Seeing this “Breaking News” on TV when trying to catch news of Gustav and the Republican Convention, my son immediately asks me “But how can she be pregnant if she isn’t married?” and “Does a girl get pregnant every time she has sex with a boy?” Thus ensues the revelation that sex is possible before marriage, and how condoms and birth control pills can prevent pregnancy and HIV. I wholly believe in educating my child about contraception. But given that he is indeed 7, I could easily have waited another year or two for him to be older for that particular conversation. I sorta liked the sweet illusion of the “sex is for grown-ups in committed relationships” thing … don’t most parents of elementary-age children?

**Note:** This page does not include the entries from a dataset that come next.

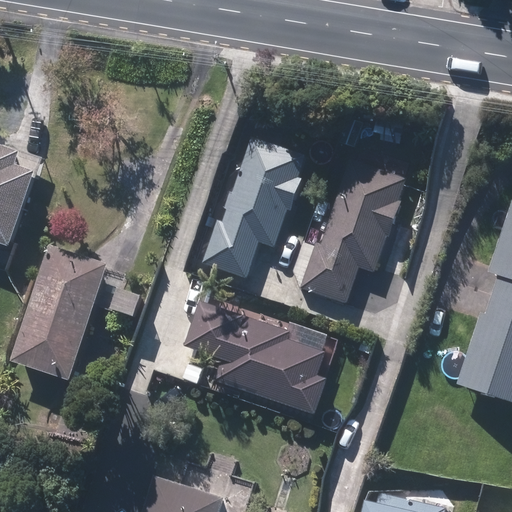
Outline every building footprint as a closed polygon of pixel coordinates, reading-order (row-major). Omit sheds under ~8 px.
[(307,158),(253,140),(225,226),(220,224),(206,265),(248,279),(260,243),(277,249),(307,158)] [(21,155),(0,148),(0,244),(11,248),(35,175),(16,169),(21,155)] [(407,180),(351,162),(323,248),(319,247),(305,290),(347,304),(359,268),(376,274),(407,180)] [(511,213),(492,274),(501,277),(488,317),(484,316),(460,387),(511,404),(511,213)] [(109,267),(51,248),(14,362),(72,381),(109,267)] [(224,361),(217,382),(316,417),(328,382),(317,378),(325,354),(288,341),(290,334),(201,303),(185,347),(224,361)] [(156,480),(145,511),(220,511),(224,501),(156,480)] [(367,503),(364,511),(446,511),(447,510),(381,495),(378,505),(367,503)]
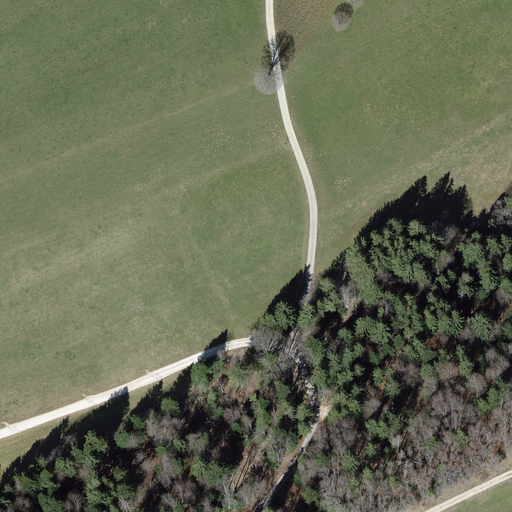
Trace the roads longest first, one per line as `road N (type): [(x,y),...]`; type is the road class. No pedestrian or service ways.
road 1 (track): [(0,435),(173,371),(306,305)]
road 2 (track): [(306,305),(315,204),(284,118),(270,0)]
road 3 (track): [(259,511),(314,461),(332,417),(306,305)]
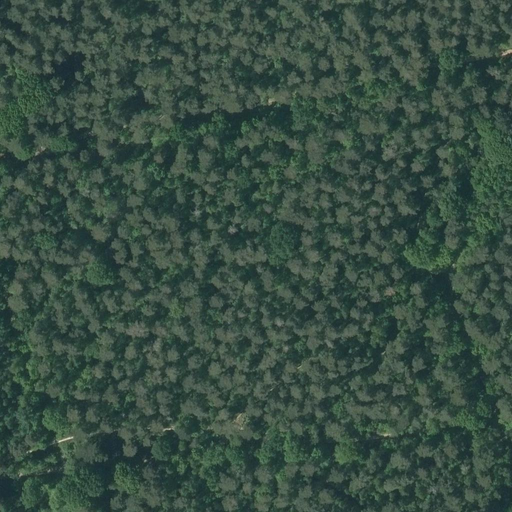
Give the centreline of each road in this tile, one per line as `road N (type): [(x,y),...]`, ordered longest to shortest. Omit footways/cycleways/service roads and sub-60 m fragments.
road 1 (track): [(0,156),(511,50)]
road 2 (track): [(511,175),(453,277),(471,349),(511,440)]
road 3 (track): [(511,413),(421,436),(274,442)]
road 4 (track): [(274,442),(64,474)]
road 5 (track): [(0,275),(64,474)]
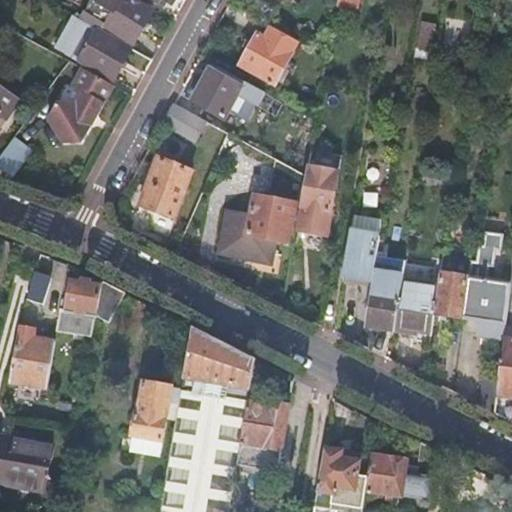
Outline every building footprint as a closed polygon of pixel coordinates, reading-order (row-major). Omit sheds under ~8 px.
[(133,43),(152,13),(132,0),(93,0),(83,18),(103,30),(106,25),(133,43)] [(299,41),(272,26),(266,37),(258,33),(240,66),(274,84),(299,41)] [(131,47),(98,28),(79,60),(112,79),(131,47)] [(416,45),(414,56),(428,59),(432,38),(419,35),(418,46),(416,45)] [(288,104),(213,63),(193,100),(225,118),(240,93),(281,116),(288,104)] [(113,85),(82,67),(62,100),(73,105),(66,116),(46,116),(37,132),(52,158),(71,158),(80,142),(77,135),(88,129),(113,85)] [(222,130),(174,104),(163,125),(208,150),(215,138),(224,143),(228,133),(222,130)] [(288,110),(285,119),(294,122),(297,114),(288,110)] [(314,133),(316,122),(302,115),(298,126),(314,133)] [(77,135),(80,142),(88,129),(77,135)] [(31,150),(13,138),(0,156),(0,166),(13,176),(31,150)] [(311,148),(306,176),(301,204),(296,230),(327,235),(342,154),(311,148)] [(159,158),(140,205),(174,218),(193,171),(159,158)] [(306,176),(281,162),(275,199),(255,195),(252,213),(228,209),(222,244),(273,253),(276,238),(290,241),(296,204),(301,204),(306,176)] [(350,222),(341,275),(341,288),(370,293),(377,251),(381,228),(350,222)] [(473,262),(470,278),(464,318),(476,320),(475,326),(480,332),(486,333),(492,329),(493,323),(505,325),(509,293),(510,283),(487,280),(488,266),(494,267),(496,250),(501,250),(503,235),(486,233),(484,246),(480,246),(478,263),(473,262)] [(273,253),(222,244),(220,252),(233,260),(271,266),(273,253)] [(377,251),(370,293),(365,326),(394,331),(395,329),(402,281),(405,262),(386,259),(387,253),(377,251)] [(432,281),(433,267),(408,265),(407,279),(432,281)] [(51,279),(33,272),(27,296),(42,302),(51,279)] [(470,278),(440,274),(438,287),(434,314),(464,318),(470,278)] [(98,315),(104,281),(71,276),(66,308),(62,307),(58,330),(94,336),(98,315)] [(125,292),(104,281),(98,315),(110,321),(125,292)] [(402,281),(395,329),(417,332),(417,329),(432,331),(434,314),(438,287),(402,281)] [(47,387),(55,340),(32,336),(34,325),(21,323),(20,333),(18,332),(10,381),(47,387)] [(193,326),(183,382),(195,384),(197,378),(249,387),(254,357),(224,342),(193,326)] [(511,340),(504,339),(499,375),(495,412),(511,420),(511,340)] [(483,373),(479,404),(487,408),(493,412),(495,412),(499,375),(483,373)] [(136,413),(133,435),(163,440),(172,386),(145,381),(139,413),(136,413)] [(182,389),(159,511),(229,511),(237,465),(247,400),(182,389)] [(248,394),(247,400),(237,465),(277,471),(288,404),(264,400),(264,396),(248,394)] [(0,433),(0,481),(44,490),(52,443),(0,433)] [(436,449),(421,441),(416,474),(413,493),(429,495),(436,449)] [(360,454),(324,447),(314,506),(349,511),(362,511),(363,510),(366,489),(368,476),(357,474),(360,454)] [(372,453),(368,476),(366,489),(402,495),(402,491),(405,473),(407,459),(372,453)] [(416,474),(405,473),(402,491),(413,493),(416,474)]
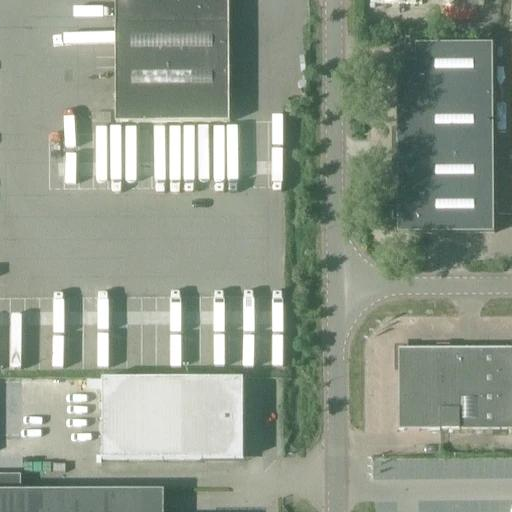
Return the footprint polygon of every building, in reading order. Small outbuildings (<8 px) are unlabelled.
[(117,0),(117,123),(231,122),(230,0),(117,0)] [(399,140),(494,139),(494,44),(417,45),(417,62),(398,62),(399,140)] [(495,234),(495,221),(494,139),(399,140),(399,234),(495,234)] [(511,429),(511,349),(400,349),(400,429),(511,429)] [(104,459),(245,459),(245,379),(104,378),(104,459)] [(144,511),(145,490),(22,490),(22,474),(0,474),(0,511),(144,511)]
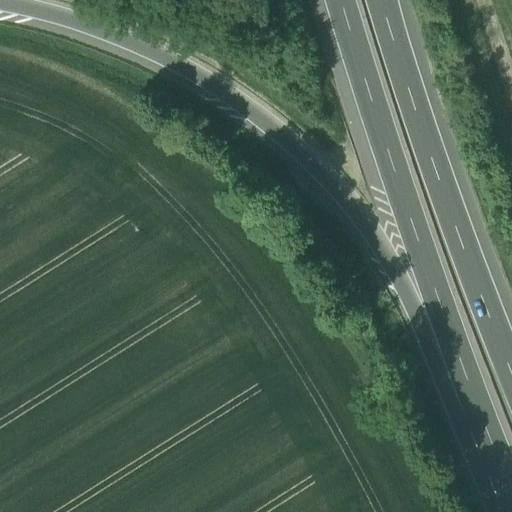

I don’t judge the Palins for having a pregnant teen daughter. I do think that it reinforces the need for frank sex education and the distribution of condoms in middle and high schools. I do think that the “Breaking News” of this unfortunate pregnancy points to the need of options for teens beyond the highly un-contraceptive “promise ring” that is the rage with certain Christian families these days, promising God the purity of their children until after that ring is replaced with a wedding ring. But I don’t judge the child or her parents for the current situation, all too familiar to many families nation-wide. Each year a million girls under the age of 20 become pregnant in the U.S.

But the hypocrisy of so-called Conservatives in touting this circumstance as proof of family values, of conservative values, really roils me. The AP recently reported that John McCain not only has opposed federal spending on teen-prevention programs, he has also voted to oppose education and federal spending on contraceptives. Palin’s own record shows the same at the state level. The idea that once a teenager, deprived of an education which teaches contraception, finds herself pregnant, is then expected to allow the embryo to come to term, to then either give it away or marry the father regardless of who, what or how he is doesn’t rank among my values. To celebrate such practices as values to which we all should aspire, strikes me as worse than Palin’s corruption charges and her petition to sue the government in order to keep polar bears off of the endangered species list.

How many times have we heard the likes of Rush Limbaugh or Bill O’Reilly decrying the flash of a bra-strap from 15-year-old Mylie Cyrus or the danger that sex education in Middle School will expose our children to too much information about sex too young? Well, Senator McCain and Governor Palin, I just wanted you to know that this particular mother would have preferred to wait a bit before having to explain to my 7-year-old that a latex covering over a penis should be worn to keep the semen from fertilizing the egg during sex if teenagers, such as the one broadcast all over the news yesterday, decide to engage in such activity before being mature enough to actually parent a baby.

In a way though, McCain and Palin have done us all a favor as they now have removed the chastity belt which hampered honest discussion on sex education in schools and realistic, effective ways to prevent teen-pregnancy and STDs. Maybe my 7-year-old could have held on a bit longer to his innocent notions of Trojans simply as Greek Warriors; but the McCain/Palin ticket has only reinforced the idea that pre-pubescent children and teens here and around the globe deserve nothing less than a government-provided box of the wonderful little things, complete with classroom sex-education courses.

Now we’re talking values.

Karen Dolan is a fellow at the Institute for Policy Studies, where she directs the Institute's Cities for Progress project.